Look below for the line holding "texte à toi ?" and the line holding "tu le fais en donnant plus de ta". Transcribe exactly those lines and all lines between them, nothing more.

START Data for review

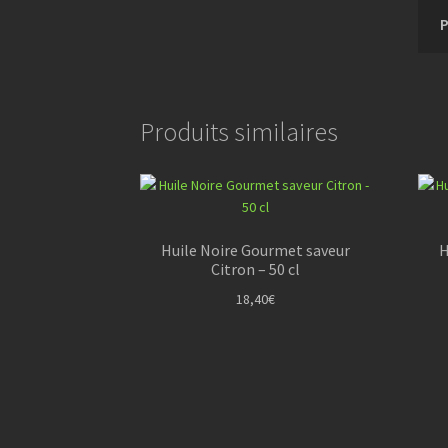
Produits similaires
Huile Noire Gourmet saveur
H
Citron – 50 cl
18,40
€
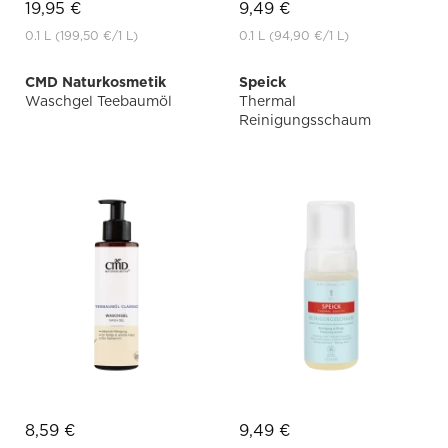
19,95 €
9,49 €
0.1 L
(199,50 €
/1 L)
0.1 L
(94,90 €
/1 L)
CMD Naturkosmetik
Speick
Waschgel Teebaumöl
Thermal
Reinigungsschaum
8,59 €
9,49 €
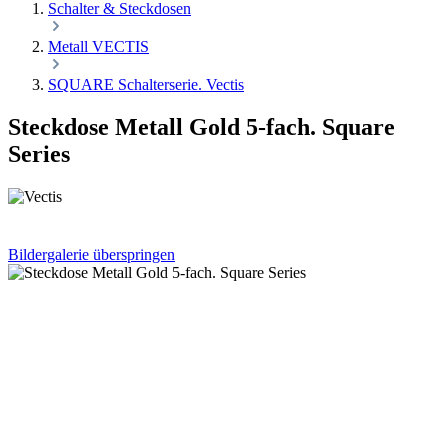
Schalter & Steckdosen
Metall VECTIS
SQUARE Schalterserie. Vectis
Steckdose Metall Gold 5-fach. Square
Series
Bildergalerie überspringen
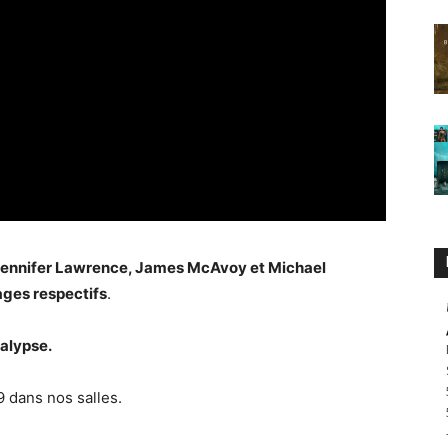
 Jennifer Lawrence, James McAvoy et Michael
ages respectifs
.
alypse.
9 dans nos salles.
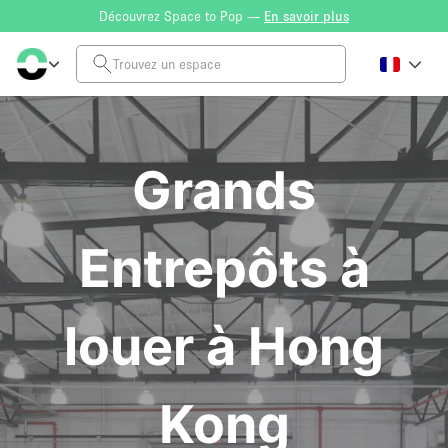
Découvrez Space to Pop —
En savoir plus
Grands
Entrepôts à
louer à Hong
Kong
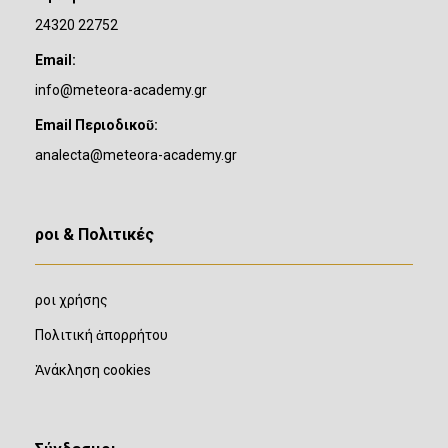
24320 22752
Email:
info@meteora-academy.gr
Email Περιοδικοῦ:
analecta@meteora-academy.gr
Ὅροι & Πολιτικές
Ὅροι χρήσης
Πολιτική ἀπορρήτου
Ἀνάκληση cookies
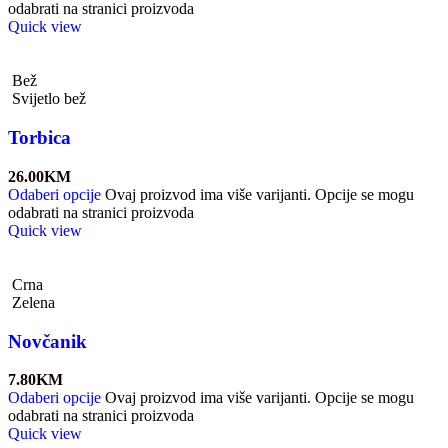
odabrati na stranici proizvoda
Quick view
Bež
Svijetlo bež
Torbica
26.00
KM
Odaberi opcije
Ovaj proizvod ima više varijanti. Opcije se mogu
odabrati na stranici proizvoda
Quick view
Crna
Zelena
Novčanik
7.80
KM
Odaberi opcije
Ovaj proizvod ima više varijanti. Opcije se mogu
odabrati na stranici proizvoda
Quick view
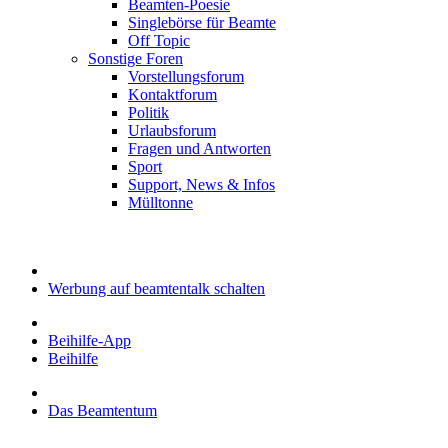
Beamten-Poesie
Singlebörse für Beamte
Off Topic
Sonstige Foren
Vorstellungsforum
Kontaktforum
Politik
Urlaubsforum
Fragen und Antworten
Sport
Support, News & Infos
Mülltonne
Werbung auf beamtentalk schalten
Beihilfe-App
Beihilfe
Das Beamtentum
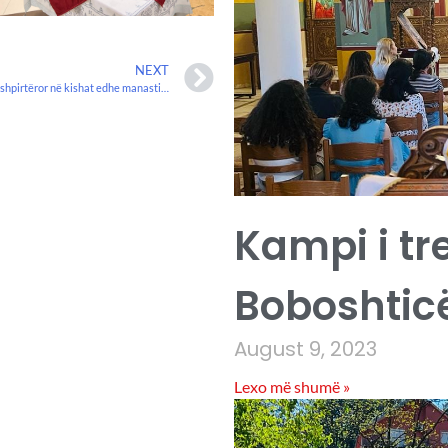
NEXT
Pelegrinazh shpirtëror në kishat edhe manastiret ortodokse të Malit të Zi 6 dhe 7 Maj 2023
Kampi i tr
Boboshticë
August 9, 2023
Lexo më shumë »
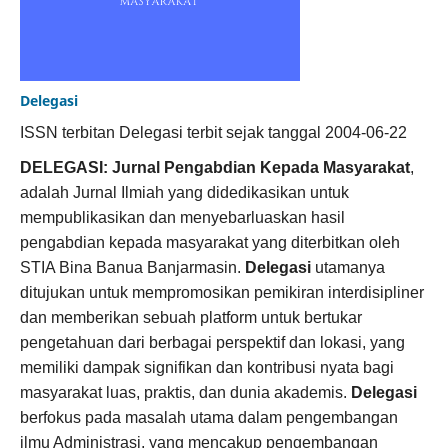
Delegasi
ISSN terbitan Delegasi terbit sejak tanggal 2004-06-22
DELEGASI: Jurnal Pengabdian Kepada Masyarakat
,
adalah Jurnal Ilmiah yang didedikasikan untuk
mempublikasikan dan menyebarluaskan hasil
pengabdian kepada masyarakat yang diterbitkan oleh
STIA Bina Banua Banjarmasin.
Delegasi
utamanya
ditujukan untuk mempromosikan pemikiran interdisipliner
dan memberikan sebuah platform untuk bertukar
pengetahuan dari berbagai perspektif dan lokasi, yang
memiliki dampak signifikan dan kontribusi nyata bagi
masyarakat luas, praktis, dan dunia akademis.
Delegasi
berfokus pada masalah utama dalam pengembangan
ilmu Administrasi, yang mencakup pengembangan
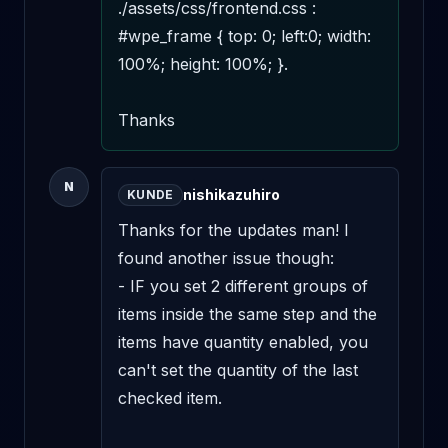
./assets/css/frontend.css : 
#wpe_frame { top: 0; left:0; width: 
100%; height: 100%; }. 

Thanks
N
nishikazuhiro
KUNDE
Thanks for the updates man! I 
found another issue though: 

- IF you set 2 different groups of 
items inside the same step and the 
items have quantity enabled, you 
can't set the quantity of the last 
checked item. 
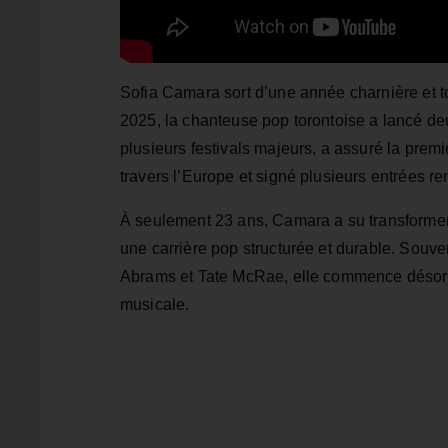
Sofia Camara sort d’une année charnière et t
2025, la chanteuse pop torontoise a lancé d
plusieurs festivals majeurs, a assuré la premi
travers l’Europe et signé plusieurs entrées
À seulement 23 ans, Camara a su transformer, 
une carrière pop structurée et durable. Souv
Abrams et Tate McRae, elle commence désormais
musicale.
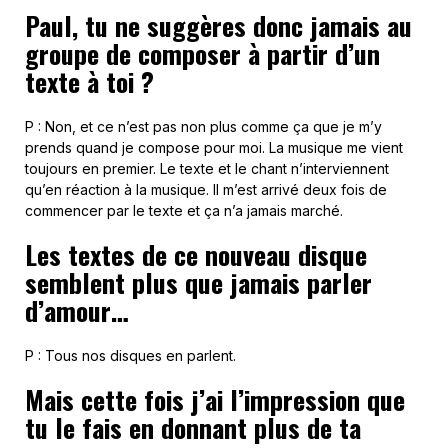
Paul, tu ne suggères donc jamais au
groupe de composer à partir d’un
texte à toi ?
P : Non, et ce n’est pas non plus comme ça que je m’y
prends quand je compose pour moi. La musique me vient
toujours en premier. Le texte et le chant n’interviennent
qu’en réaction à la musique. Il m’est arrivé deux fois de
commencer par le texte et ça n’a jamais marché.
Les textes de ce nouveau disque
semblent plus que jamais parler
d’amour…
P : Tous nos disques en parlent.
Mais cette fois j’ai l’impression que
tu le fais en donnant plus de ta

END Data for review
START Data for review

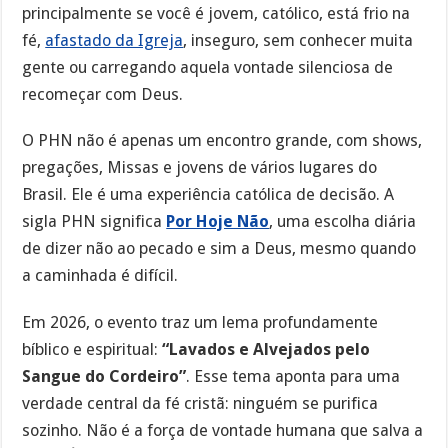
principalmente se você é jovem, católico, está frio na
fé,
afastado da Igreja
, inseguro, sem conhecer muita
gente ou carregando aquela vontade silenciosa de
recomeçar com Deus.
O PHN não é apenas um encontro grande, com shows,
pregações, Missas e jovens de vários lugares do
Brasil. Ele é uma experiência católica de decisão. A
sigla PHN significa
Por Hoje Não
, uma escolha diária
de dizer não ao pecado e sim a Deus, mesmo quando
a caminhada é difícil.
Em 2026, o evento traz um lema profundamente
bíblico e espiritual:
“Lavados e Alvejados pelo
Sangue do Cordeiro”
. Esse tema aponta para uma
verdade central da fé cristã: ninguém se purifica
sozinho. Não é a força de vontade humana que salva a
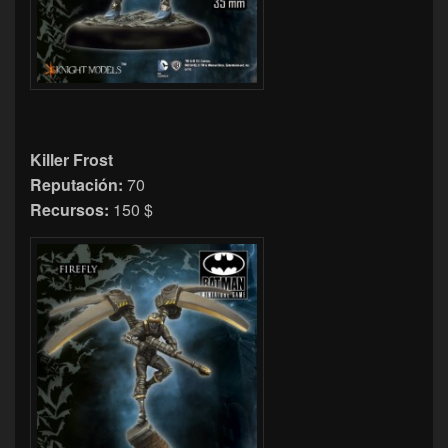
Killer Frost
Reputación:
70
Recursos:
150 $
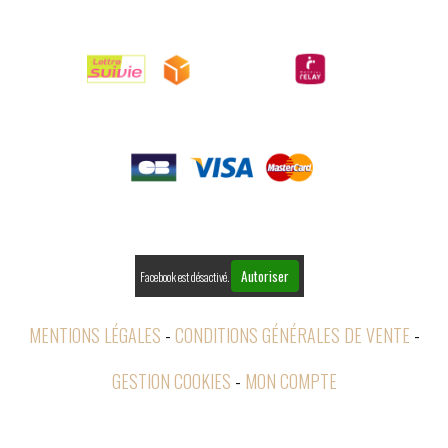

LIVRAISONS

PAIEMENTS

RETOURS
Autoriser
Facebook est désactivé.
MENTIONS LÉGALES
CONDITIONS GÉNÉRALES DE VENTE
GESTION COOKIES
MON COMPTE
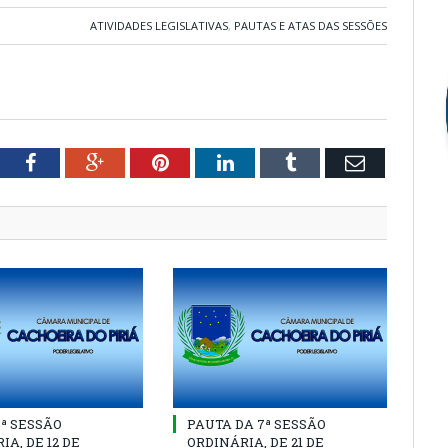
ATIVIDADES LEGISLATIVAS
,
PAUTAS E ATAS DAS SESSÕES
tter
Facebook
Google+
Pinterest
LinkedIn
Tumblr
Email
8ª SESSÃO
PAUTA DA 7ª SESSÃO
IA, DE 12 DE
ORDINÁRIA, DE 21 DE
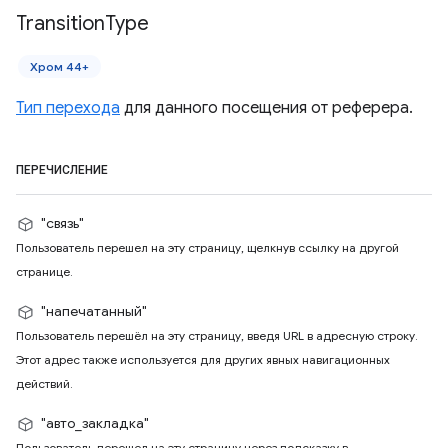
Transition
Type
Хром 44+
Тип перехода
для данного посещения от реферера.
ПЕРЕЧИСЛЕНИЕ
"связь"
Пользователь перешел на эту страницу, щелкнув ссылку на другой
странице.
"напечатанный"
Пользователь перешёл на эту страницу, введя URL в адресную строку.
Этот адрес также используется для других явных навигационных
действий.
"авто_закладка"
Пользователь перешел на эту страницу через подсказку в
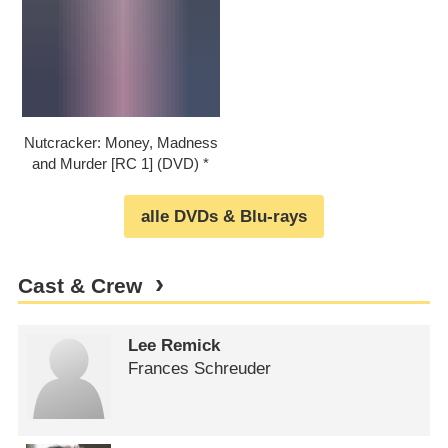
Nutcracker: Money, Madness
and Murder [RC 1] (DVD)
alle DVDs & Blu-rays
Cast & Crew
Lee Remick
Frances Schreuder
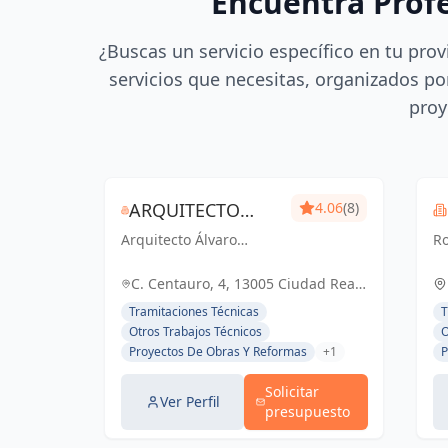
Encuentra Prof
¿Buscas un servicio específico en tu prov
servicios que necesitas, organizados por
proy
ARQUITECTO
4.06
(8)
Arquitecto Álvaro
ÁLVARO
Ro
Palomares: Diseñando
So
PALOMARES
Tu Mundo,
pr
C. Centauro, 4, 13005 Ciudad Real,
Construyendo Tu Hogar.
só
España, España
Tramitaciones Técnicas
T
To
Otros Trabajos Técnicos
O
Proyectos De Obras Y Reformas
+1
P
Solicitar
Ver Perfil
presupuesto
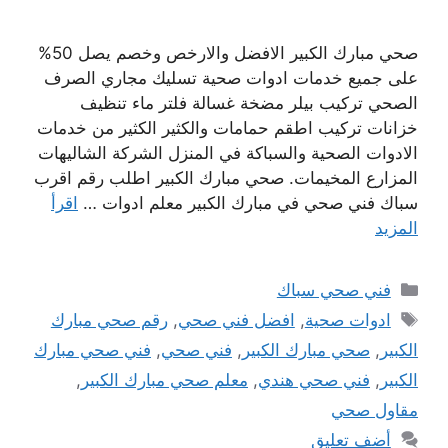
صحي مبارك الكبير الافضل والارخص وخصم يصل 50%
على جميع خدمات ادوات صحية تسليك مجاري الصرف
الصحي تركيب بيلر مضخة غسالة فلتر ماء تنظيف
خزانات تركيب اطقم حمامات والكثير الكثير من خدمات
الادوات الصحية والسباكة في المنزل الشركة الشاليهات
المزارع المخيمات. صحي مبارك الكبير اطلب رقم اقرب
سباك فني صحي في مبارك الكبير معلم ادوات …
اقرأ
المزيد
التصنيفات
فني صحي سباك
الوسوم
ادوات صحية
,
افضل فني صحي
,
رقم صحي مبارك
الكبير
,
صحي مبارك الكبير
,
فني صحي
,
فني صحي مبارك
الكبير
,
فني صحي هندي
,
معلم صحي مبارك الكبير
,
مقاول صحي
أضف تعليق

END Data for review

◆ Exercise response:
texte à toi ?
P : Non, et ce n’est pas non plus comme ça que je m’y
prends quand je compose pour moi. La musique me vient
toujours en premier. Le texte et le chant n’interviennent
qu’en réaction à la musique. Il m’est arrivé deux fois de
commencer par le texte et ça n’a jamais marché.
Les textes de ce nouveau disque
semblent plus que jamais parler
d’amour…
P : Tous nos disques en parlent.
Mais cette fois j’ai l’impression que
tu le fais en donnant plus de ta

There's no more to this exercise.